▶ **Exercise instructions**
1. Rewrite the portion of the same-sex divorce page that begins at the words "Initiating a Same-Sex" and stops after "or civil union.", substituting "registered partnership" for "civil union".
2. According to the same-sex divorce page, in what year did New Jersey begin recognizing same-sex marriage?
3. List the types of relationship that the same-sex divorce page says can determine the legal options for a same-sex dissolution.

▶ **Text excerpt**
━━━━━━
Bergen County LGBTQ Divorce Lawyer

Bergen County LGBTQ Divorce Lawyer

New Jersey began recognizing same-sex marriage in 2013 and the United States Supreme Court made same-sex marriage legal in all 50 states in 2015. Divorce laws are the same for opposite and same-sex couples in New Jersey, but some legal complications are more common in LGBTQ same-sex divorces. If you are a member of the LGBTQ community considering ending your same-sex marriage, consulting with an experienced divorce attorney is crucial.

New Jersey is unique because it allows people in registered domestic partnerships or civil unions, instead of just married couples, to seek a legal dissolution of their relationship. A Bergen County LGBTQ divorce lawyer can explain the laws relevant to your case and provide strong representation throughout this process.

Initiating a Same-Sex Divorce

Anyone who has lived in New Jersey for at least one year can file for divorce here. However, spouses in a domestic partnership or civil union should know that other states might not provide a legal process allowing them to dissolve their union at all. In that case, either party could file for divorce in the county where they entered their domestic partnership or civil union.

There are several legal options for proceeding with a same-sex dissolution, some of which depend on whether the relationship is a marriage, civil union, or domestic partnership. Couples can file for divorce on a fault or no-fault basis. Most couples choose a no-fault divorce, which means neither party has to offer proof of the other’s misconduct that led to the demise of the relationship.
━━━━━━
▶ **Data provided**
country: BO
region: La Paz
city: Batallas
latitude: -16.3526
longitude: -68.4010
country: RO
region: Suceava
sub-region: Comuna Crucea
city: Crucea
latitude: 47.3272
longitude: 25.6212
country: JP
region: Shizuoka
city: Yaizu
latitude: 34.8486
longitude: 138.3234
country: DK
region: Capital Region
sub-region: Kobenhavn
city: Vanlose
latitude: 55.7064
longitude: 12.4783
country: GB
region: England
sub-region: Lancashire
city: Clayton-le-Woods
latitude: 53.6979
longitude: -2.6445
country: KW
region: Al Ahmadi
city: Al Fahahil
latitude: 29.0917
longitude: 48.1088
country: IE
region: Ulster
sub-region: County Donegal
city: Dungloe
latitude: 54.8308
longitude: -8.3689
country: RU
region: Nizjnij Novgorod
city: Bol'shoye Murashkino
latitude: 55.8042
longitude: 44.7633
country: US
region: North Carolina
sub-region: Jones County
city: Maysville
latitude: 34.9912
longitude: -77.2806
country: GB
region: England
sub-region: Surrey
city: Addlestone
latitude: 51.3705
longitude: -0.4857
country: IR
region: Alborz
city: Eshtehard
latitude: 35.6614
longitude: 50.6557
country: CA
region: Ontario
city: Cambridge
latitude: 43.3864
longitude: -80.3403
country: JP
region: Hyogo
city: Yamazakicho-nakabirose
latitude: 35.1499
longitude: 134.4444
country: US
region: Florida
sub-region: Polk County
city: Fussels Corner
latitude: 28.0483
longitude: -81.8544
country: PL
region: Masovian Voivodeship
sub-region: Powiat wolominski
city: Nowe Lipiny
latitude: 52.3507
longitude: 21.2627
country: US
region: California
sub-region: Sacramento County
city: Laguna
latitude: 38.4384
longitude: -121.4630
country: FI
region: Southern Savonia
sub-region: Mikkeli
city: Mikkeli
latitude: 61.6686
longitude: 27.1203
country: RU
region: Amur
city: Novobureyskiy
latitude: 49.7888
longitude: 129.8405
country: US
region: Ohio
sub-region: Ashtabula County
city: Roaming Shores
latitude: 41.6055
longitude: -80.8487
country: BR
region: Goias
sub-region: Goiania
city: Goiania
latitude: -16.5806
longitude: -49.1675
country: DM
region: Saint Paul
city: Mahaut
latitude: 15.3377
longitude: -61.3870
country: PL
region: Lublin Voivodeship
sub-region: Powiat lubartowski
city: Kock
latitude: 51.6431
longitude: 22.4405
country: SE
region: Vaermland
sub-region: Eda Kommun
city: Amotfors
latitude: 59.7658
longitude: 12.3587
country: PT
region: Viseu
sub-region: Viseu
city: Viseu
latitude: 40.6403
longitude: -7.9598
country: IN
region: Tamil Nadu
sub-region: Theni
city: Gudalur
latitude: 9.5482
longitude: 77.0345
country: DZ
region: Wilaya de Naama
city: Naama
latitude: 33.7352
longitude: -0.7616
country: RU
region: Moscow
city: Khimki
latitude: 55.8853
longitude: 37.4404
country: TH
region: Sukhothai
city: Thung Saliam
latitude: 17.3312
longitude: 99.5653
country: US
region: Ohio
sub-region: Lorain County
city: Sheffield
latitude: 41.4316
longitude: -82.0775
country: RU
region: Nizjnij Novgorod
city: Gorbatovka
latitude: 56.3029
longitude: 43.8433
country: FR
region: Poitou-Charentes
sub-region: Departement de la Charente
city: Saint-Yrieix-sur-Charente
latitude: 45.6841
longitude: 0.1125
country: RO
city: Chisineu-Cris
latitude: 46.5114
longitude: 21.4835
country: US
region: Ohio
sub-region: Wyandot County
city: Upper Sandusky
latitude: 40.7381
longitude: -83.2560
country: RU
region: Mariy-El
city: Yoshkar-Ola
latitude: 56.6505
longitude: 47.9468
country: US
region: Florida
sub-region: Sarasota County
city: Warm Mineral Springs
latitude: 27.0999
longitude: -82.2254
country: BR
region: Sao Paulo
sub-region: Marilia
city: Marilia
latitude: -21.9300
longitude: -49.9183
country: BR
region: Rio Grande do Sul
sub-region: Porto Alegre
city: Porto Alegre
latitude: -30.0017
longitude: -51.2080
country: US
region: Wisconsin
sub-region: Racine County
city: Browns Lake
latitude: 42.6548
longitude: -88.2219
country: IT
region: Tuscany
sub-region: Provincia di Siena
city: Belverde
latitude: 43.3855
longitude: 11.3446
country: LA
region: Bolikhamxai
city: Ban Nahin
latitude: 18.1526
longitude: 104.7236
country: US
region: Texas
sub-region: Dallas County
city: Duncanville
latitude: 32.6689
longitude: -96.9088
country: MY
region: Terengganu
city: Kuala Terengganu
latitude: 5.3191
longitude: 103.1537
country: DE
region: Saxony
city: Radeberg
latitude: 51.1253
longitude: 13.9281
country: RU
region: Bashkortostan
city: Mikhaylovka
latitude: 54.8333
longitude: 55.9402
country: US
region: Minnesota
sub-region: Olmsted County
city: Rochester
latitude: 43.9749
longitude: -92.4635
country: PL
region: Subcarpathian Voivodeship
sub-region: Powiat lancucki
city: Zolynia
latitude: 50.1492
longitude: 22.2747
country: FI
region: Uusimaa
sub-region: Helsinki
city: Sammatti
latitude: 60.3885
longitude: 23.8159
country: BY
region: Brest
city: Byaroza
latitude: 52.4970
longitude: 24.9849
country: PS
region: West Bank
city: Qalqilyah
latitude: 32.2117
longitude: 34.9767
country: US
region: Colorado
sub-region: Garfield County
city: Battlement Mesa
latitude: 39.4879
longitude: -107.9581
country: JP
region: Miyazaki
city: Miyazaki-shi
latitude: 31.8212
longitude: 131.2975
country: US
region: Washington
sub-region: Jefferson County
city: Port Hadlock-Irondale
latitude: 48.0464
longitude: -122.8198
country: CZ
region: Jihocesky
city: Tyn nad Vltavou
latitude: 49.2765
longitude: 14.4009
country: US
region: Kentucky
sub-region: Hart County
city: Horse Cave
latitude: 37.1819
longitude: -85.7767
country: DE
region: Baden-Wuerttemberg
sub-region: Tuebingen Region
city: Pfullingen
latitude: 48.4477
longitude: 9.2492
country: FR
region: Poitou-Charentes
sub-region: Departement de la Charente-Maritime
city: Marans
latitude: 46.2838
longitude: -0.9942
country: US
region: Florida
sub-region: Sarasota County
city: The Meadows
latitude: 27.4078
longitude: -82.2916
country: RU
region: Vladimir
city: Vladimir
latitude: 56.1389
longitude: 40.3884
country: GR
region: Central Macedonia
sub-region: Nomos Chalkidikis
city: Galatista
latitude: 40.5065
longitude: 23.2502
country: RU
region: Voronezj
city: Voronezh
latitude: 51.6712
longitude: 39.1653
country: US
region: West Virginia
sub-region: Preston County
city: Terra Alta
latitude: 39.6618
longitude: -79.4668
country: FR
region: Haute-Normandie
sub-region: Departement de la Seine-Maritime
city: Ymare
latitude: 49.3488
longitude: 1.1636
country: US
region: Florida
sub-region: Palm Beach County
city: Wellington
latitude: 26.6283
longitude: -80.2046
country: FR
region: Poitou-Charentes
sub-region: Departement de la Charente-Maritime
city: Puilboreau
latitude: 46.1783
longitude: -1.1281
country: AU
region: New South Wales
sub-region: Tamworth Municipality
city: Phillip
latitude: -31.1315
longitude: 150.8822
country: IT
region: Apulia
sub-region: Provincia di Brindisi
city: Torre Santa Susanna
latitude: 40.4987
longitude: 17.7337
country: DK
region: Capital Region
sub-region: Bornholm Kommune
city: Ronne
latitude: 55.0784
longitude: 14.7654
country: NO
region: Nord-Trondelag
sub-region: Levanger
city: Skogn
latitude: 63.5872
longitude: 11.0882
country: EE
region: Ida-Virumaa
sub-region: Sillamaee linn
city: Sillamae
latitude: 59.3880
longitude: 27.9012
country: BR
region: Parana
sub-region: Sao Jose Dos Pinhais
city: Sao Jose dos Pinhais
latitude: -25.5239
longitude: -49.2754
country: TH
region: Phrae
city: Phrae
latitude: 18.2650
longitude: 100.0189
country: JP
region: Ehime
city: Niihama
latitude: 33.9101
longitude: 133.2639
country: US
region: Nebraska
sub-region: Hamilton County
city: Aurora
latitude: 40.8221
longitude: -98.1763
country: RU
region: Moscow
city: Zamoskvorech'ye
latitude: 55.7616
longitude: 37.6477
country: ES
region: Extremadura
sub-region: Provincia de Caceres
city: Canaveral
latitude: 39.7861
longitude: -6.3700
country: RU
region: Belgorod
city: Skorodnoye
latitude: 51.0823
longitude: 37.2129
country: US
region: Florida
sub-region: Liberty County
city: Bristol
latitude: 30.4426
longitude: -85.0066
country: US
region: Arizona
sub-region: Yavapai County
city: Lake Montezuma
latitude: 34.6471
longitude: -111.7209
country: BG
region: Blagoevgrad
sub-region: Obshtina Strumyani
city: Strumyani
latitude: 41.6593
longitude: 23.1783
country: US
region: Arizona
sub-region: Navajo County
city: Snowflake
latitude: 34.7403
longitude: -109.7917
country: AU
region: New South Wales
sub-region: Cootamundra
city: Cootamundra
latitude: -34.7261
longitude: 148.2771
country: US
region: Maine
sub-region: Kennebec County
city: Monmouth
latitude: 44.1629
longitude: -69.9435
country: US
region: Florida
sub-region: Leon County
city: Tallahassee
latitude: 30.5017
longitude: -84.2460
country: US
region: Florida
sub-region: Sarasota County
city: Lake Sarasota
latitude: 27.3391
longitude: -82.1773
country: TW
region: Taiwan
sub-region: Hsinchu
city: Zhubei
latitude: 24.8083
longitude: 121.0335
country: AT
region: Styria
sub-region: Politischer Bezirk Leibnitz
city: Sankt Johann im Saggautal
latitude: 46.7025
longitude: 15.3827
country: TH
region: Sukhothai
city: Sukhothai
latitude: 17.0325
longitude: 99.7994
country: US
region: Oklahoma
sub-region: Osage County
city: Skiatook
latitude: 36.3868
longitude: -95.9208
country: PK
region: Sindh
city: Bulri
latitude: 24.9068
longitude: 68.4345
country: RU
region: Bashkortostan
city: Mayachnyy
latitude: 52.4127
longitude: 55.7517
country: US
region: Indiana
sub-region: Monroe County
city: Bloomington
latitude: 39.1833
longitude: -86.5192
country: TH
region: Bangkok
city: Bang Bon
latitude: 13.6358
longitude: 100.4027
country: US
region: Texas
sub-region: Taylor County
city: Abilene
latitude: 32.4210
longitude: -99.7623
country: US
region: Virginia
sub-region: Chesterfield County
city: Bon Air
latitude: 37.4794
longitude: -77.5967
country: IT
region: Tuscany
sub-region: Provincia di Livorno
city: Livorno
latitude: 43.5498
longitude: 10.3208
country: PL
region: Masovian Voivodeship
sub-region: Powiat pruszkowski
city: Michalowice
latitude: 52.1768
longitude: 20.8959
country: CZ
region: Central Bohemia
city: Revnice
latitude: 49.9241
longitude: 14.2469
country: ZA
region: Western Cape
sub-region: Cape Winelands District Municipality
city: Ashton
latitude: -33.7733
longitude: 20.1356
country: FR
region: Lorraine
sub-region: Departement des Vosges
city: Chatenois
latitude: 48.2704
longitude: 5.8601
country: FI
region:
━━━━━━
▶ **Complete answers**
1.
Initiating a Same-Sex Divorce

Anyone who has lived in New Jersey for at least one year can file for divorce here. However, spouses in a domestic partnership or registered partnership should know that other states might not provide a legal process allowing them to dissolve their union at all. In that case, either party could file for divorce in the county where they entered their domestic partnership or registered partnership.

2. 2013

3. Marriage, civil union, domestic partnership